Switch each "主串" in the entries to "文本串" and leave everything else unchanged.

Records from a collection:
%%

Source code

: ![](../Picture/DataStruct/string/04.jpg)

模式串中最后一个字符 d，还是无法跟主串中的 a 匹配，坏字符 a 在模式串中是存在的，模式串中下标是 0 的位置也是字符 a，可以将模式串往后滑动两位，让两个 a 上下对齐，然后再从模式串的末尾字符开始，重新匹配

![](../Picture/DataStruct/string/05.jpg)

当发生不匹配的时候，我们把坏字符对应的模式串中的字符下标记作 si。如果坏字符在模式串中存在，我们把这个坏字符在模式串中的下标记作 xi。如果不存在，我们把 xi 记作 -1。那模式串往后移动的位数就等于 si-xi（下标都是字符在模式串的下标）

%%

Solution below:
Source code

: ![](../Picture/DataStruct/string/04.jpg)

模式串中最后一个字符 d，还是无法跟文本串中的 a 匹配，坏字符 a 在模式串中是存在的，模式串中下标是 0 的位置也是字符 a，可以将模式串往后滑动两位，让两个 a 上下对齐，然后再从模式串的末尾字符开始，重新匹配

![](../Picture/DataStruct/string/05.jpg)

当发生不匹配的时候，我们把坏字符对应的模式串中的字符下标记作 si。如果坏字符在模式串中存在，我们把这个坏字符在模式串中的下标记作 xi。如果不存在，我们把 xi 记作 -1。那模式串往后移动的位数就等于 si-xi（下标都是字符在模式串的下标）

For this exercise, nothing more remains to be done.